This is our blog description. We're in Portland. At least, we were when this description was written. We may actually be in Beaverton, Tigard, or somewhere else altogether, so if you really want to know, you'll have to implant a GPS tracking device under our collar.

Sunday, November 25, 2007

Mother in laws, memories, and death

My mother in law was a looker.

It’s very strange, to go through old photos, and see what your parents and grandparents and their generation looked like when they were young. In general, they were beautiful, happy, and young! Like us. It surprises us, to think of them as being like that, because we always remember them as our parents---older, more worn down with the years, and simply, well….our parents. People who frown at our scandalous habits, yelled at our choice of dress, disapproved of our boy/girlfriends.

In the 1960’s, my mother in law was a beautiful young woman with photo after photo of herself at the beach with friends, on the arm of various men at parties, clearly having some scandalous habits of her own! But then there were other pictures, too---photos of her clearly adoring her three little kids. She had many loving photo albums, painstakingly handmade, of each of her children from their birth on (though we couldn’t find one that was exclusively of Frank---that was kind of funny, as everyone knows Frank was her favorite child). There were many pictures of her with her family, and pictures of her in every place imaginable---Switzerland, Singapore, Israel, etc. What an interesting life she had!

Many of you know my mother in law passed away on Thanksgiving morning, very suddenly. It has been hard to think of her as “dead”, as opposed to just away, since to everyone’s knowledge, she was just fine up until the actually event. Despite the fact there have been numerous phone calls, visitors, and even discussions with the funeral home, I don’t think besides the first shock of hearing the news, it had really felt real. Today, we had the long hard discussion of her memorial service, and we actually got to see her and say goodbye. It does seem more real now.
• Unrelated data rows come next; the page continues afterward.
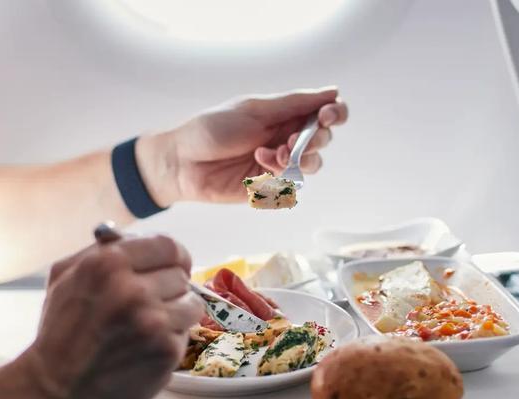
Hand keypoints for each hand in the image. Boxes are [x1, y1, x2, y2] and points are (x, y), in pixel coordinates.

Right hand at [19, 234, 204, 398]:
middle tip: (148, 306)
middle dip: (169, 288)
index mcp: (108, 262)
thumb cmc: (59, 335)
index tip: (172, 266)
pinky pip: (186, 333)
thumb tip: (135, 237)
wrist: (54, 392)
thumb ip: (100, 251)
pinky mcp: (165, 349)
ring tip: (147, 328)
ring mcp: (152, 320)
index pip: (168, 246)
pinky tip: (145, 349)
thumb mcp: (64, 278)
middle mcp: (132, 288)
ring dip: (175, 315)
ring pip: (191, 303)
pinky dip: (171, 340)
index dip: (173, 257)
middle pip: (181, 274)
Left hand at [137, 87, 348, 204]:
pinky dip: (281, 175)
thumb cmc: (212, 130)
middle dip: (315, 139)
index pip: (324, 112)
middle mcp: (285, 138)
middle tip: (292, 139)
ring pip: (313, 164)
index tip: (328, 115)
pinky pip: (292, 185)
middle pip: (323, 140)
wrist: (183, 162)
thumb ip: (293, 104)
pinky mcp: (269, 187)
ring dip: (299, 158)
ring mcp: (278, 164)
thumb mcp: (254, 110)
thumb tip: (332, 91)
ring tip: (272, 154)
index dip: (335, 113)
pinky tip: (259, 165)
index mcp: (284, 114)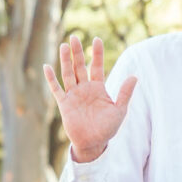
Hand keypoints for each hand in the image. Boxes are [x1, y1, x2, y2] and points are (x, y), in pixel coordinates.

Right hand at [45, 35, 137, 162]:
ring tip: (64, 46)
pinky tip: (47, 67)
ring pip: (68, 74)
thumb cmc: (107, 128)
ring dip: (66, 61)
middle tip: (75, 37)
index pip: (96, 66)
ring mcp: (73, 95)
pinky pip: (56, 89)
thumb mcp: (119, 110)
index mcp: (98, 88)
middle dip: (77, 53)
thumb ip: (125, 93)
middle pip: (80, 66)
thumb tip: (135, 76)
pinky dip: (51, 79)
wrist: (94, 143)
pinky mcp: (64, 104)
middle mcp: (84, 89)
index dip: (97, 54)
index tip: (97, 40)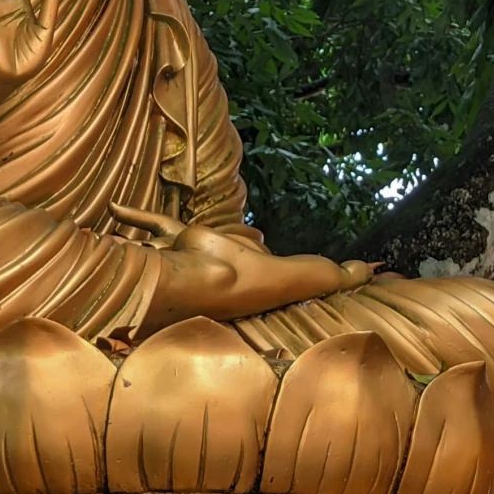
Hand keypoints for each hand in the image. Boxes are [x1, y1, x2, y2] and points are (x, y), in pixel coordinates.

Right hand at [110, 204, 378, 291]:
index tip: (284, 253)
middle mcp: (225, 261)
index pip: (272, 262)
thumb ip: (343, 273)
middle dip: (238, 246)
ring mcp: (197, 251)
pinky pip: (153, 223)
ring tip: (170, 230)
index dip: (280, 260)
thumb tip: (379, 270)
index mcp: (257, 272)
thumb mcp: (310, 275)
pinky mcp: (176, 239)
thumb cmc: (255, 285)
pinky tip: (114, 208)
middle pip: (235, 246)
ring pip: (189, 236)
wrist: (207, 280)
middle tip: (246, 239)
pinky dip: (135, 215)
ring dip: (175, 236)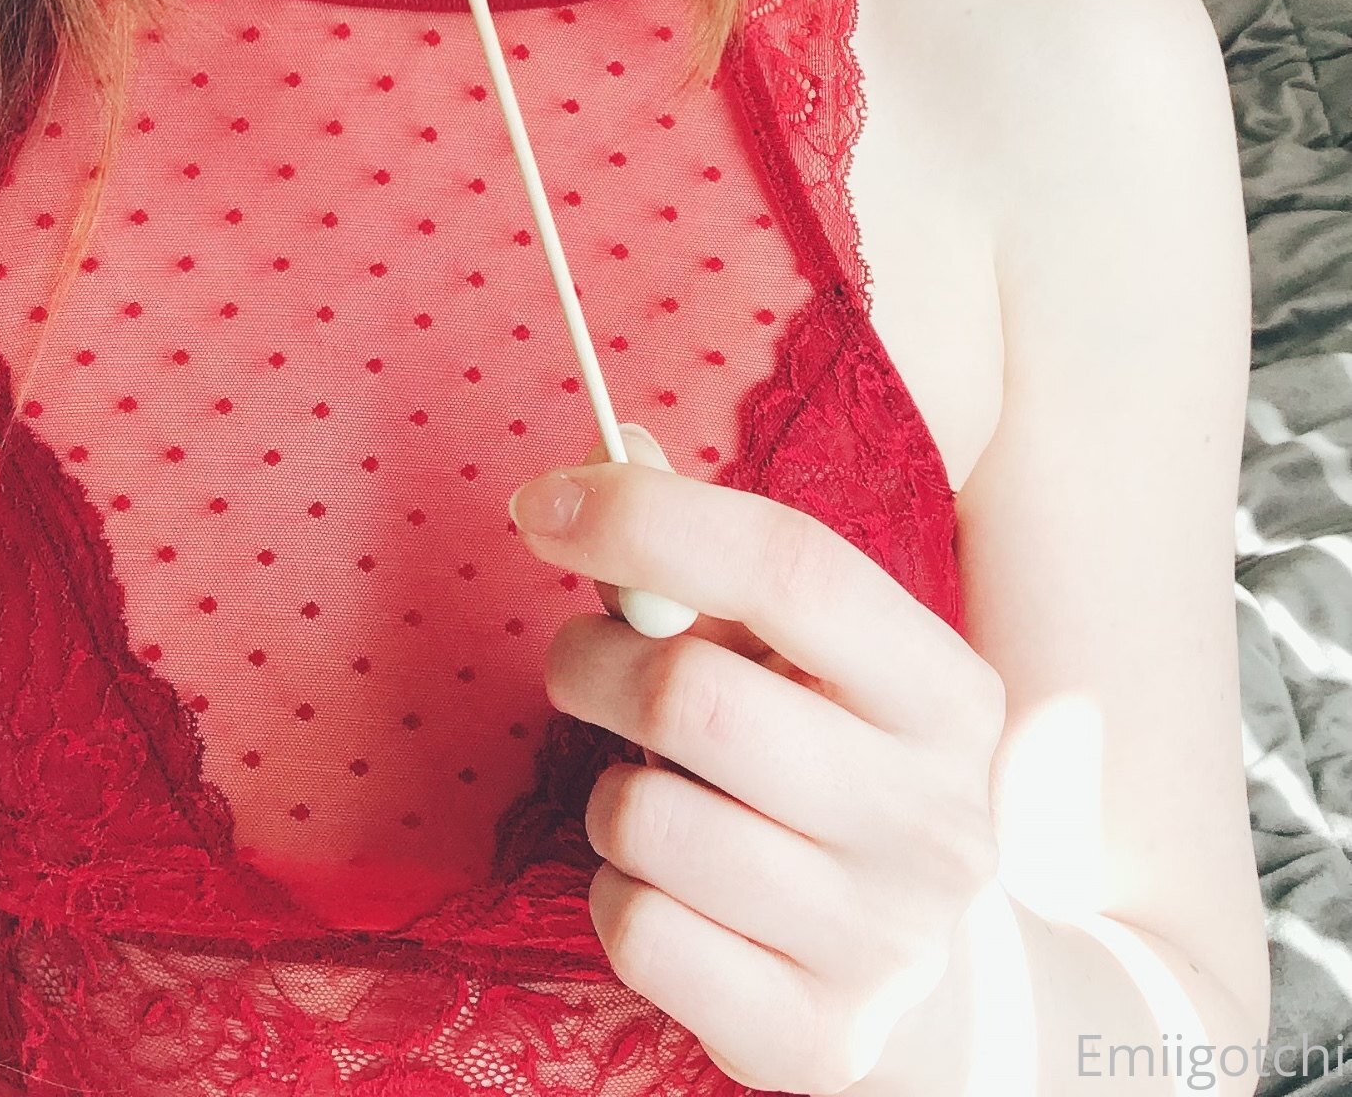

But it’s actually been a lot of fun, really, putting her service together. You see, she was a very loving, happy person with a great sense of humor, and looking at her old photos and remembering her favorite things was a very easy thing to do. Over the past 10 years, she was pretty sick and was a tenth of her normal self, so it was very easy to forget that she used to be a funny, high energy person. But going over her old things reminded us of this.

She loved the Lord, and we have no doubt that she is with her daughter Karien, who died more than 20 years ago, so we have no sadness about where she is. And we are so grateful she died painlessly, quickly, without any suffering. That’s the kind of death everyone wants. We really mourn only for ourselves, you know? But what I think about most is my future children, and the sadness I feel that they’ll never know one of their grandmothers. That they will never be spoiled by her, never visit her during summer break, never hear grandma tell embarrassing stories about their dad. They’ll never learn to say “Oma”, the Dutch word for grandmother, with as much familiarity as I would wish.

I can’t tell you how grateful we are for the support we have received. Frank was supposed to be part of a wedding yesterday, a very happy event with so many of our friends who we haven’t seen in a year, but not only were the bride and groom so understanding about Frank backing out of the wedding, many of them got together and sent the most beautiful flowers to us. My chief resident called to tell me to take as much time as I needed, even though the resident covering for me went into pre-term labor and now everyone is scrambling to cover for me! There are so many other stories I won’t bore you with, but it’s been amazing.

I think about death a lot, as I’m thinking about going into end of life care as my specialty, and I was thinking about how we like to make death this scary, far-away thing. In America, as soon as someone dies, it’s like suddenly the person is gross. They are left to the hospital, no one wants to touch them or see them or have anything to do with their body, and if the body is seen again, it is with some sense of revulsion. I find it SO strange. We loved those people, in their bodies, for their entire lives---we should be able to say goodbye and deal with their bodies in a loving fashion as well. After all, we may believe the spirit has left and moved on, but the body held the one we loved for so many years---we should honor that! Anyway, it’s time to go through more pictures again. Thank you, everyone, for thinking of us and praying for us.